Another important equity consideration is the means by which Metro wants to realize each option. The two project alternatives that don’t include a station on campus would be constructed along the 405 freeway and utilize a monorail system. Three of the monorail systems entail that train cars are built above-ground on an elevated platform, while the fourth includes an underground people-mover from the Getty Center to Gateway Plaza.
Lack of interconnectivity is another issue facing Angelenos and UCLA. Connecting new rail lines to existing ones is a long-term mobility investment for the entire county, and a necessary step if you consider the long-term impacts of transportation infrastructure. Currently, the STC options that include a UCLA station also connect the STC to the Wilshire/Westwood/Purple/D Line station. Since the D Line connects Downtown LA to the west side, an intersection of the two lines would be a mobility hub. According to Abdallah Daboussi, Principal Transportation Planner at UCLA, this connection will incentivize more regional utilization of transit and when you monetize people’s time and convenience, it will eventually justify the cost of the project.
“The average person sees mobility as a means to an end. They just want to get to a place in the most convenient, cheapest way possible,” he said. “So if you build something that isn’t going to work for them when they want to get to Westwood or UCLA, they’re going to keep taking their cars despite the negative externalities of paying for gas and paying for parking.”
Although increasing ridership and convenience is an important consideration for Metro because they are seeking a return on their investment, it is also an important consideration for environmental reasons. Transportation is the leading source of greenhouse gas pollution in California and providing alternatives to personal vehicles would have a great impact in curtailing these emissions.
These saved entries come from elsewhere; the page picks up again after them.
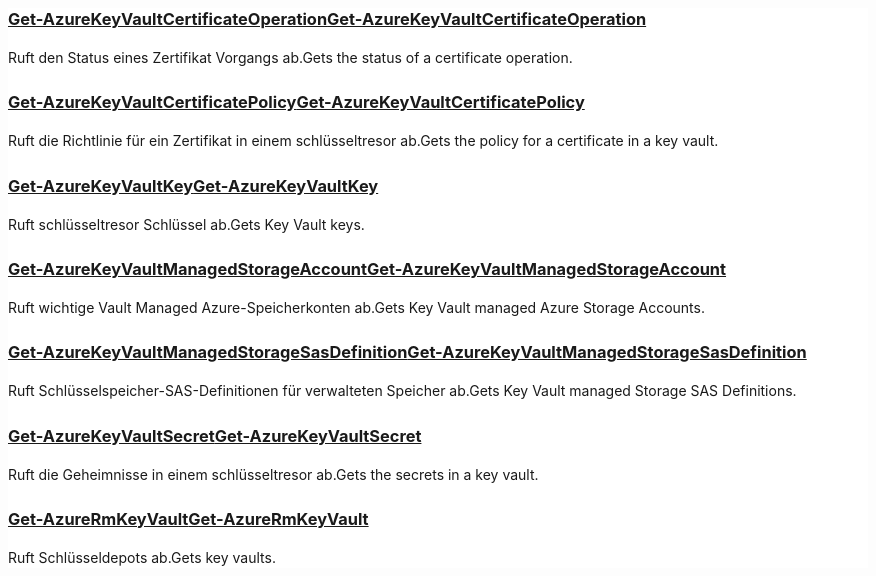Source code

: ### [<span data-ttu-id="88e0d-123">Get-AzureKeyVaultCertificateOperation</span><span class="sxs-lookup"><span data-stu-id="88e0d-123">Get-AzureKeyVaultCertificateOperation</span></span>](Get-AzureKeyVaultCertificateOperation.md)
<span data-ttu-id="88e0d-124">Ruft den Status eines Zertifikat Vorgangs ab.</span><span class="sxs-lookup"><span data-stu-id="88e0d-124">Gets the status of a certificate operation.</span></span>

### [<span data-ttu-id="88e0d-125">Get-AzureKeyVaultCertificatePolicy</span><span class="sxs-lookup"><span data-stu-id="88e0d-125">Get-AzureKeyVaultCertificatePolicy</span></span>](Get-AzureKeyVaultCertificatePolicy.md)
<span data-ttu-id="88e0d-126">Ruft die Richtlinie für ein Zertifikat in einem schlüsseltresor ab.</span><span class="sxs-lookup"><span data-stu-id="88e0d-126">Gets the policy for a certificate in a key vault.</span></span>

### [<span data-ttu-id="88e0d-127">Get-AzureKeyVaultKey</span><span class="sxs-lookup"><span data-stu-id="88e0d-127">Get-AzureKeyVaultKey</span></span>](Get-AzureKeyVaultKey.md)
<span data-ttu-id="88e0d-128">Ruft schlüsseltresor Schlüssel ab.</span><span class="sxs-lookup"><span data-stu-id="88e0d-128">Gets Key Vault keys.</span></span>

### [<span data-ttu-id="88e0d-129">Get-AzureKeyVaultManagedStorageAccount</span><span class="sxs-lookup"><span data-stu-id="88e0d-129">Get-AzureKeyVaultManagedStorageAccount</span></span>](Get-AzureKeyVaultManagedStorageAccount.md)
<span data-ttu-id="88e0d-130">Ruft wichtige Vault Managed Azure-Speicherkonten ab.</span><span class="sxs-lookup"><span data-stu-id="88e0d-130">Gets Key Vault managed Azure Storage Accounts.</span></span>

### [<span data-ttu-id="88e0d-131">Get-AzureKeyVaultManagedStorageSasDefinition</span><span class="sxs-lookup"><span data-stu-id="88e0d-131">Get-AzureKeyVaultManagedStorageSasDefinition</span></span>](Get-AzureKeyVaultManagedStorageSasDefinition.md)
<span data-ttu-id="88e0d-132">Ruft Schlüsselspeicher-SAS-Definitionen für verwalteten Speicher ab.</span><span class="sxs-lookup"><span data-stu-id="88e0d-132">Gets Key Vault managed Storage SAS Definitions.</span></span>

### [<span data-ttu-id="88e0d-133">Get-AzureKeyVaultSecret</span><span class="sxs-lookup"><span data-stu-id="88e0d-133">Get-AzureKeyVaultSecret</span></span>](Get-AzureKeyVaultSecret.md)
<span data-ttu-id="88e0d-134">Ruft die Geheimnisse in einem schlüsseltresor ab.</span><span class="sxs-lookup"><span data-stu-id="88e0d-134">Gets the secrets in a key vault.</span></span>

### [<span data-ttu-id="88e0d-135">Get-AzureRmKeyVault</span><span class="sxs-lookup"><span data-stu-id="88e0d-135">Get-AzureRmKeyVault</span></span>](Get-AzureRmKeyVault.md)
<span data-ttu-id="88e0d-136">Ruft Schlüsseldepots ab.</span><span class="sxs-lookup"><span data-stu-id="88e0d-136">Gets key vaults.</span></span>
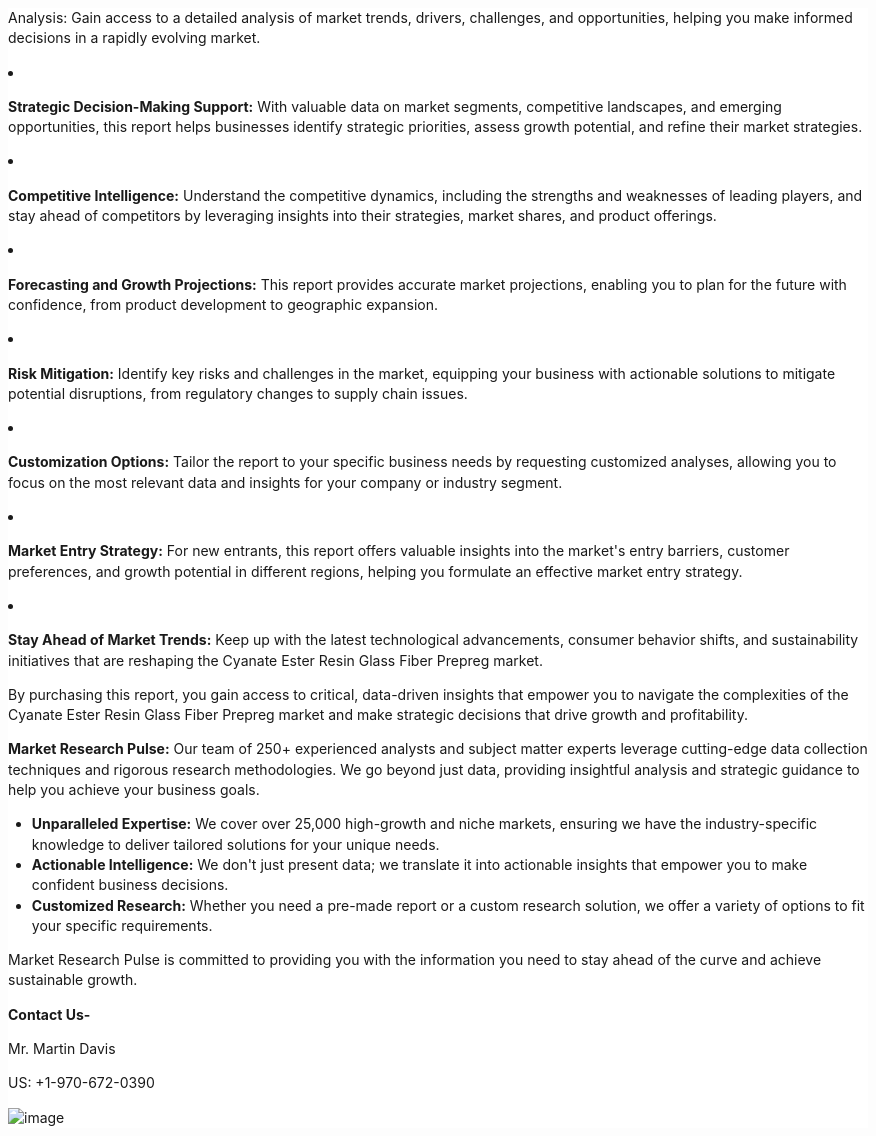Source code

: Analysis:</strong> Gain access to a detailed analysis of market trends, drivers, challenges, and opportunities, helping you make informed decisions in a rapidly evolving market.</p></li><li><p><strong>Strategic Decision-Making Support:</strong> With valuable data on market segments, competitive landscapes, and emerging opportunities, this report helps businesses identify strategic priorities, assess growth potential, and refine their market strategies.</p></li><li><p><strong>Competitive Intelligence:</strong> Understand the competitive dynamics, including the strengths and weaknesses of leading players, and stay ahead of competitors by leveraging insights into their strategies, market shares, and product offerings.</p></li><li><p><strong>Forecasting and Growth Projections:</strong> This report provides accurate market projections, enabling you to plan for the future with confidence, from product development to geographic expansion.</p></li><li><p><strong>Risk Mitigation:</strong> Identify key risks and challenges in the market, equipping your business with actionable solutions to mitigate potential disruptions, from regulatory changes to supply chain issues.</p></li><li><p><strong>Customization Options:</strong> Tailor the report to your specific business needs by requesting customized analyses, allowing you to focus on the most relevant data and insights for your company or industry segment.</p></li><li><p><strong>Market Entry Strategy:</strong> For new entrants, this report offers valuable insights into the market's entry barriers, customer preferences, and growth potential in different regions, helping you formulate an effective market entry strategy.</p></li><li><p><strong>Stay Ahead of Market Trends:</strong> Keep up with the latest technological advancements, consumer behavior shifts, and sustainability initiatives that are reshaping the Cyanate Ester Resin Glass Fiber Prepreg market.</p></li></ol><p>By purchasing this report, you gain access to critical, data-driven insights that empower you to navigate the complexities of the Cyanate Ester Resin Glass Fiber Prepreg market and make strategic decisions that drive growth and profitability.</p><p><strong>Market Research Pulse:</strong>&nbsp;Our team of 250+ experienced analysts and subject matter experts leverage cutting-edge data collection techniques and rigorous research methodologies. We go beyond just data, providing insightful analysis and strategic guidance to help you achieve your business goals.</p><ul><li><strong>Unparalleled Expertise:</strong>&nbsp;We cover over 25,000 high-growth and niche markets, ensuring we have the industry-specific knowledge to deliver tailored solutions for your unique needs.</li><li><strong>Actionable Intelligence:</strong>&nbsp;We don't just present data; we translate it into actionable insights that empower you to make confident business decisions.</li><li><strong>Customized Research:</strong>&nbsp;Whether you need a pre-made report or a custom research solution, we offer a variety of options to fit your specific requirements.</li></ul><p>Market Research Pulse is committed to providing you with the information you need to stay ahead of the curve and achieve sustainable growth.</p><p><strong>Contact Us-</strong></p><p>Mr. Martin Davis</p><p>US: +1-970-672-0390</p>
![image](https://github.com/user-attachments/assets/4283a883-eba3-4f28-bfd5-fdbffce0991e)
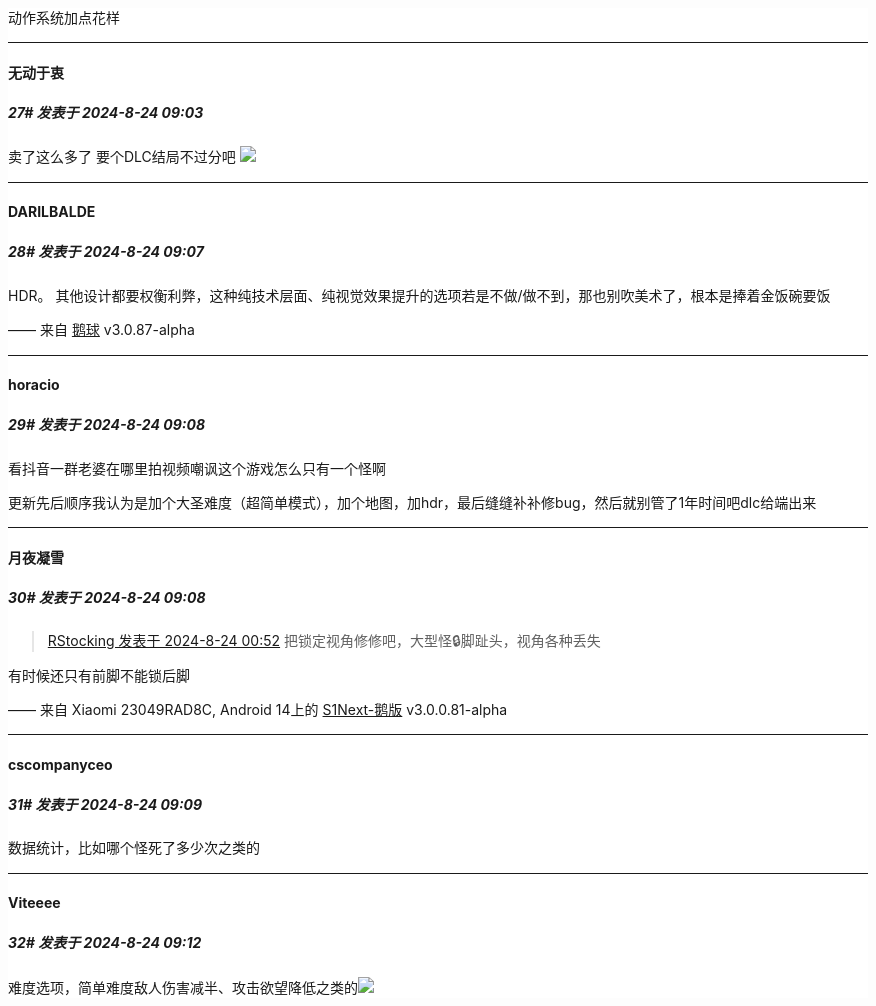 动作系统加点花样

*****

####  无动于衷  
##### 27#       发表于 2024-8-24 09:03

卖了这么多了 要个DLC结局不过分吧 <img src="https://static.saraba1st.com/image/smiley/face2017/037.png" referrerpolicy="no-referrer">

*****

####  DARILBALDE  
##### 28#       发表于 2024-8-24 09:07

HDR。
其他设计都要权衡利弊，这种纯技术层面、纯视觉效果提升的选项若是不做/做不到，那也别吹美术了，根本是捧着金饭碗要饭

—— 来自 [鹅球](https://www.pgyer.com/xfPejhuq) v3.0.87-alpha

*****

####  horacio  
##### 29#       发表于 2024-8-24 09:08

看抖音一群老婆在哪里拍视频嘲讽这个游戏怎么只有一个怪啊

更新先后顺序我认为是加个大圣难度（超简单模式），加个地图，加hdr，最后缝缝补补修bug，然后就别管了1年时间吧dlc给端出来

*****

####  月夜凝雪  
##### 30#       发表于 2024-8-24 09:08

<blockquote><a href="httphttps://bbs.saraba1st.com/2b/forum.php?mod=redirect&amp;goto=findpost&amp;pid=65996944&amp;ptid=2196306" target="_blank">RStocking 发表于 2024-8-24 00:52</a>
把锁定视角修修吧，大型怪🔒脚趾头，视角各种丢失</blockquote>
有时候还只有前脚不能锁后脚

—— 来自 Xiaomi 23049RAD8C, Android 14上的 [S1Next-鹅版](https://github.com/ykrank/S1-Next/releases) v3.0.0.81-alpha

*****

####  cscompanyceo  
##### 31#       发表于 2024-8-24 09:09

数据统计，比如哪个怪死了多少次之类的

*****

####  Viteeee  
##### 32#       发表于 2024-8-24 09:12

难度选项，简单难度敌人伤害减半、攻击欲望降低之类的<img src="https://static.saraba1st.com/image/smiley/face2017/068.png" referrerpolicy="no-referrer">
“A lot of the frustration around transportation is people feeling like they have to drive and that driving is their only option,” Emily Han, Active Transportation Planner at UCLA, said. “The key to really encouraging people to drive less is offering quality transportation options.”
Make Your Voice Heard
Although the reasons to advocate for a Metro station on campus are numerous, current UCLA students might feel detached from the outcomes, as the STC will not be realized until around 2033. Han responded to this by emphasizing the ways in which current students might benefit from the station later- from attending more school, to going to doctors’ appointments and just enjoying everything that Westwood and UCLA have to offer. Today’s UCLA community benefits from those who preceded us; we need to offer today’s contribution to the vitality of UCLA.
Daboussi added, “The students at UCLA are stakeholders and also the constituency so they could be effective in swaying the direction of this more than they realize. [This project] is giving them a chance to use their collective voice to call for more equitable, convenient, sustainable, and connected transportation.”